When picking up a mooring, we approach the mooring ball into the wind, and I try to stop Cups just past the pennant. Marcie is at the bow with the boat hook and a dock line at the ready, and her job is to get us attached to the mooring anyway she can. Once we are attached, no matter how tenuously, we can take our time and sort out how best to make fast to the mooring. If conditions are good, the mooring has a pick-up buoy floating next to it, and no one is watching, we can usually pick it up and secure it on the first try. If the wind is gusting, there is no easy way to pick up the pennant, and/or there are other boats to maneuver around, it sometimes takes a few tries. The number of tries it takes is also directly proportional to the number of people watching. I think our record is 13 attempts at the Harlem Yacht Club, when everything went wrong and there were dozens of people watching how these sailors from Colorado go about picking up a mooring. They are probably still chuckling about that bit of evening entertainment 12 years ago.
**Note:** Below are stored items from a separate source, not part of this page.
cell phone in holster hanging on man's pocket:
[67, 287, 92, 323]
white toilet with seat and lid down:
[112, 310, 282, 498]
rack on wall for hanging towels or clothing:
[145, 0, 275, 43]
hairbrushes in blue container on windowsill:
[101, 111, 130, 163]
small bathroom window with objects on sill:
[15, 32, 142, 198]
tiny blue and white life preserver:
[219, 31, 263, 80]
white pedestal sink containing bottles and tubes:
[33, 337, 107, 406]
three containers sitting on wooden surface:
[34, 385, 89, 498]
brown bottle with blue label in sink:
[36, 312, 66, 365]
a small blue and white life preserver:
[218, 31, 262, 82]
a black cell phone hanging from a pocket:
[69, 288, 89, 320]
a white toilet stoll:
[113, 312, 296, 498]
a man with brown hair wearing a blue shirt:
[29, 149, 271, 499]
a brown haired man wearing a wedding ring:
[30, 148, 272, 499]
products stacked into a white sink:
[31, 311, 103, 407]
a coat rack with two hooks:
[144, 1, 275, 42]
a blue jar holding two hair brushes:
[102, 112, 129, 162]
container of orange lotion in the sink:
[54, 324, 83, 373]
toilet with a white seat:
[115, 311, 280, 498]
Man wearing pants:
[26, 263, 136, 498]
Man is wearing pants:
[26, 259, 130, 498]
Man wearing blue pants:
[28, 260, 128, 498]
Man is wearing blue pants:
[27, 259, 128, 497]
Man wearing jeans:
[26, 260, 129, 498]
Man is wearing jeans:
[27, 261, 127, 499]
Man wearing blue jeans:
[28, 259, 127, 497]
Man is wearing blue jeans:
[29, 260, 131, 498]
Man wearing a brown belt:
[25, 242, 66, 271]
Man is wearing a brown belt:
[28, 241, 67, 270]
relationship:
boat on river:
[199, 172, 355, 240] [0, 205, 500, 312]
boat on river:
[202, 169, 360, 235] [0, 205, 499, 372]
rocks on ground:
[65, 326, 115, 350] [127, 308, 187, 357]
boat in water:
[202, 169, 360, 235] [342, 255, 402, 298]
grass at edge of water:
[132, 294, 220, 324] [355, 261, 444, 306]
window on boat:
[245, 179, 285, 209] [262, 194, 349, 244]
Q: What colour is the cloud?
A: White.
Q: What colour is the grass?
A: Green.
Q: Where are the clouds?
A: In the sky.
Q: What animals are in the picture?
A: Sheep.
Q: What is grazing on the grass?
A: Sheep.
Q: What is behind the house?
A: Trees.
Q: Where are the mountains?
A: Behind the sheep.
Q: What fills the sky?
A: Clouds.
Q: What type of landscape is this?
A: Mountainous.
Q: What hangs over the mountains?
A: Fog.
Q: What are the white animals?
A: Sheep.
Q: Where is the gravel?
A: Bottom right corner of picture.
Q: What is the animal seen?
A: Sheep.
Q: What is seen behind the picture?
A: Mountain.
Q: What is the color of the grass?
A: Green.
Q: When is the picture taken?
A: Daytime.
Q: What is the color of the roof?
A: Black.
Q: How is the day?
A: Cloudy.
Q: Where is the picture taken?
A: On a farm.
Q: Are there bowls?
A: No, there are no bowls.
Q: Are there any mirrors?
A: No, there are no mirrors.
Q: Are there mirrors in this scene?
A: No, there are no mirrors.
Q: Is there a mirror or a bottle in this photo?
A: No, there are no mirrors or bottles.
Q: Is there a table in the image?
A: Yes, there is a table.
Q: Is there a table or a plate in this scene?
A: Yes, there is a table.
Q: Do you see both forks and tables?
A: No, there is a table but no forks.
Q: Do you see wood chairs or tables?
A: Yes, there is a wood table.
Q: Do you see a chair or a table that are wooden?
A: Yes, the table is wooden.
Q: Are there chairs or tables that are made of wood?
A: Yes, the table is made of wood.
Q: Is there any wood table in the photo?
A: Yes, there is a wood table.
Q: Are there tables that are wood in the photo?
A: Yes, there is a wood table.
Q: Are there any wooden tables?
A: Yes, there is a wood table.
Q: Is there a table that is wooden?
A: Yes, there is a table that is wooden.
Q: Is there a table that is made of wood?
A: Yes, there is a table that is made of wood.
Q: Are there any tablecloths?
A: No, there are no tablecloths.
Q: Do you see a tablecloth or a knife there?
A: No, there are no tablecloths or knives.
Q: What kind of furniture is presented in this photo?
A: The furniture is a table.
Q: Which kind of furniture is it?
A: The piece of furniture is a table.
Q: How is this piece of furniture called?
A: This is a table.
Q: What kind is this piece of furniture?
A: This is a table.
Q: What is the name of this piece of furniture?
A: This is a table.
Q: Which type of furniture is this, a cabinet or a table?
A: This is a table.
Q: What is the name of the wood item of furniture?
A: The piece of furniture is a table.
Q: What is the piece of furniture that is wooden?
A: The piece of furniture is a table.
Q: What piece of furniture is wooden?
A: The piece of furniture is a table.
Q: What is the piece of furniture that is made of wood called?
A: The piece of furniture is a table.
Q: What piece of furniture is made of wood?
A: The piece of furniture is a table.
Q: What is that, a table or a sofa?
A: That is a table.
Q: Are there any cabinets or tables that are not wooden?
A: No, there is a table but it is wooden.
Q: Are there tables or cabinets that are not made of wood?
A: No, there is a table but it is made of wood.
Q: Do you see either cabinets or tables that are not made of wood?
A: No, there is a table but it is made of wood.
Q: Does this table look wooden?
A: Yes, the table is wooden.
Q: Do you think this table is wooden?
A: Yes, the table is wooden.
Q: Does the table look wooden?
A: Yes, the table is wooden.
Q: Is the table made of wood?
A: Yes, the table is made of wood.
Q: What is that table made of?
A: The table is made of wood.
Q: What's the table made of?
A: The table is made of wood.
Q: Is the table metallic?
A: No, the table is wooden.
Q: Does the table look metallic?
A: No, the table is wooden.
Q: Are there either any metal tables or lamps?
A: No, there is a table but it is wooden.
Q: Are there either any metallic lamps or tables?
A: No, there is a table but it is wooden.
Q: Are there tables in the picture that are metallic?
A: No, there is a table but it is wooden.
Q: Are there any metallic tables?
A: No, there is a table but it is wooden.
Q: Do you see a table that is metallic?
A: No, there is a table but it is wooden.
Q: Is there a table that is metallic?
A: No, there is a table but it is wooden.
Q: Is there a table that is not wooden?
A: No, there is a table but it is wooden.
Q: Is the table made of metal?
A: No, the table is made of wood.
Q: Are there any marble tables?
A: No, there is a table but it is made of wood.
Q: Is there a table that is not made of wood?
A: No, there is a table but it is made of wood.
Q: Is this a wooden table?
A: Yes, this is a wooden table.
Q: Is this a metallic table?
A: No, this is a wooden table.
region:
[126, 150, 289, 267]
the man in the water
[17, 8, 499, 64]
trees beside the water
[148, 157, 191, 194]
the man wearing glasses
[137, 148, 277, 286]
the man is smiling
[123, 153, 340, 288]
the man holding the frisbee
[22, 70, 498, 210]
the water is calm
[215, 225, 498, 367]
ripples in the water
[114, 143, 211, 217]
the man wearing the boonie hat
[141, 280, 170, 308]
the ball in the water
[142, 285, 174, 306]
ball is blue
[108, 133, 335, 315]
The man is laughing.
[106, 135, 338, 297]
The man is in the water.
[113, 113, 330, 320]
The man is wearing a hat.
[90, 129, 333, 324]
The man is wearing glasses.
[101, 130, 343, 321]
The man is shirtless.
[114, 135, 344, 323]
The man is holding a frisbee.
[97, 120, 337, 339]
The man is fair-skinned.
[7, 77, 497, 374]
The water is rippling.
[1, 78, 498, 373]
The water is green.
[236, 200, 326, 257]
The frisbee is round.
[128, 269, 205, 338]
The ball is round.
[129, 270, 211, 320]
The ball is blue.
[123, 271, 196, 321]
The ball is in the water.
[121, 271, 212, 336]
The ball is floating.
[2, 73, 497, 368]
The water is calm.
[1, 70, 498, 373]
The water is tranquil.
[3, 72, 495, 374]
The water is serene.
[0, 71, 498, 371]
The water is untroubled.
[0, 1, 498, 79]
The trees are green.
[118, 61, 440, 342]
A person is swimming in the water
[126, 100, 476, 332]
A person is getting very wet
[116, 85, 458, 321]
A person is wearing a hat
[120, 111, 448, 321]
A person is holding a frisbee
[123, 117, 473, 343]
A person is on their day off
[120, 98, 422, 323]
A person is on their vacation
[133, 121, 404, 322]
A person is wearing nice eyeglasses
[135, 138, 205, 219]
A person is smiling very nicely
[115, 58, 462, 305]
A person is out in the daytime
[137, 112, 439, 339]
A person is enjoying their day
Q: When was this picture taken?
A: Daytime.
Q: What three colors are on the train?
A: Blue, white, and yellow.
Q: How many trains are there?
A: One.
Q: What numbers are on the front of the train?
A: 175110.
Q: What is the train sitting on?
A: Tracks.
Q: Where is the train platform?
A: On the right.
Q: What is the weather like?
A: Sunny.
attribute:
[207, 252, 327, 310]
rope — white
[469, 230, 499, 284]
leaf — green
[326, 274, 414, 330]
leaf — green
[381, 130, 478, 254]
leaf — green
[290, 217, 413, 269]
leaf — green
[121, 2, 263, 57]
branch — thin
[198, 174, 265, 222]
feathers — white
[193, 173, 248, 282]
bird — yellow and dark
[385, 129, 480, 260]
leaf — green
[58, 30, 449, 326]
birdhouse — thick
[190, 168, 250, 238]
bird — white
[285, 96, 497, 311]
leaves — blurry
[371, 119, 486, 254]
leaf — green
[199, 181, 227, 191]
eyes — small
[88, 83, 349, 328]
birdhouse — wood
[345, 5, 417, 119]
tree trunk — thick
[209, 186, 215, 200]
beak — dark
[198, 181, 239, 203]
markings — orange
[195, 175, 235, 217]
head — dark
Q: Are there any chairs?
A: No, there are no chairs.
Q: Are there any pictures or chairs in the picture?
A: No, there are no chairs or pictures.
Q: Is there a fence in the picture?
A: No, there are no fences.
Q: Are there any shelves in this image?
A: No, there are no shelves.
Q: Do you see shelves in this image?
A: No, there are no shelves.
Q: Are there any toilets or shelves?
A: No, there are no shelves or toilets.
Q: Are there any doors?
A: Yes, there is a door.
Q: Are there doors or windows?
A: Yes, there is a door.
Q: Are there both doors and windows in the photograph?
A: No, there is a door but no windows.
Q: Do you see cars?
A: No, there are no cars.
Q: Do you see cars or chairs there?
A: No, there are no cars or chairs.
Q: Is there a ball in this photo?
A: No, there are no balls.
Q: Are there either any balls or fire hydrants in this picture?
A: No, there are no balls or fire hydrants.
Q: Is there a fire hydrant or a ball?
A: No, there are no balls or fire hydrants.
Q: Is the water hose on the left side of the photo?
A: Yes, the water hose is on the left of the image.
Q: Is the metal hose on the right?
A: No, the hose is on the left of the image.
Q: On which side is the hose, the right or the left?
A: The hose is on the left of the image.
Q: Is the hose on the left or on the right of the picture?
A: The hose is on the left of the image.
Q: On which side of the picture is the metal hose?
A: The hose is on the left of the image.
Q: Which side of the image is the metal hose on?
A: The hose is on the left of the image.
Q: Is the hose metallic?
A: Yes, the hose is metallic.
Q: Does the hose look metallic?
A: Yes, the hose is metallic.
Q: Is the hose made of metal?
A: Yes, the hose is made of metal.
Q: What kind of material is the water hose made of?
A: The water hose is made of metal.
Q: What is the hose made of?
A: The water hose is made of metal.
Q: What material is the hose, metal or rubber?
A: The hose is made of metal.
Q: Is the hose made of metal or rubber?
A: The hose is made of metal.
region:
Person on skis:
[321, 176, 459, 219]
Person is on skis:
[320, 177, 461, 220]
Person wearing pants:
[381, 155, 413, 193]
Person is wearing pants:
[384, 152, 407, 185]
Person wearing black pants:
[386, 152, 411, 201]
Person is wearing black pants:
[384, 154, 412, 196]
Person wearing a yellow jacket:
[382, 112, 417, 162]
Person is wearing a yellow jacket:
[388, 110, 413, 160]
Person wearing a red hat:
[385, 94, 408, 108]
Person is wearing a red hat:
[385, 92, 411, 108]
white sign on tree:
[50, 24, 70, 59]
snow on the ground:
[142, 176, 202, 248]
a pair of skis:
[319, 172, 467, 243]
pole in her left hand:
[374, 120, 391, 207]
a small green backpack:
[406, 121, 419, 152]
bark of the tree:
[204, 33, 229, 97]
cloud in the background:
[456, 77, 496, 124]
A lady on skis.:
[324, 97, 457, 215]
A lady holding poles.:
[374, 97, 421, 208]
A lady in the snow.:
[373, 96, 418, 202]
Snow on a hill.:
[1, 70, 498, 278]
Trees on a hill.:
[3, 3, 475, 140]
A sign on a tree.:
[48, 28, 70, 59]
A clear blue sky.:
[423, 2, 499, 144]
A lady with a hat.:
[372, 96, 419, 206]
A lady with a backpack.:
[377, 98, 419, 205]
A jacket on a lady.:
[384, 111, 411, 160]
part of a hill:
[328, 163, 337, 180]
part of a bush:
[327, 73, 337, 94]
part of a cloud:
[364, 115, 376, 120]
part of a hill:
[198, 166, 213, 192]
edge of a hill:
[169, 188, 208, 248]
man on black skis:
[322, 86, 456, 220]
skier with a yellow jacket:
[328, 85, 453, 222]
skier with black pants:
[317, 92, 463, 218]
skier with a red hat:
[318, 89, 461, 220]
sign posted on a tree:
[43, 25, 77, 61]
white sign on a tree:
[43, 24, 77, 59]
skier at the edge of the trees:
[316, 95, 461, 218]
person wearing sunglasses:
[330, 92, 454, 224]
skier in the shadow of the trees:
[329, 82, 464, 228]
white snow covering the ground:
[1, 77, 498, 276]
When there is no pick-up buoy, the process is much more difficult. Sometimes there is just a big round mooring ball floating there with the pennant attached underneath. Other times, there is a ring at the top of the mooring ball. Cups has too much freeboard at the bow to reach the mooring ball, and there is usually no hope of picking up the entire ball with the boat hook. I learned this method of picking up the mooring from another cruiser, and it works quite well.

 

 

buoy image

 

 

We attach one end of a dock line to the boat, tie a very large bowline, 6-10 feet (2m-3m) in diameter in the other end of the dock line and route it through the lifelines and outside everything. The dock line should be the sinking variety – polypropylene floats and won't work- and should be long enough that the entire bowline will reach the water with a few feet (~1m) to spare. When the boat comes alongside the mooring ball, Marcie simply drops the bowline over the ball. The line will sink and as the boat drifts back, the bowline will constrict around the chain or rope under the mooring ball. Then we keep tension on the dock line as the mooring ball is pulled up to the boat and we figure out how to attach the boat to the pennant.

The bowline will almost always stay in place until we can get the boat secured – unless there are more than six people watching, in which case we can be sure that we will either miss the mooring ball with the bowline or it will slip off the mooring ball entirely. We find it pays to maintain a good sense of humor.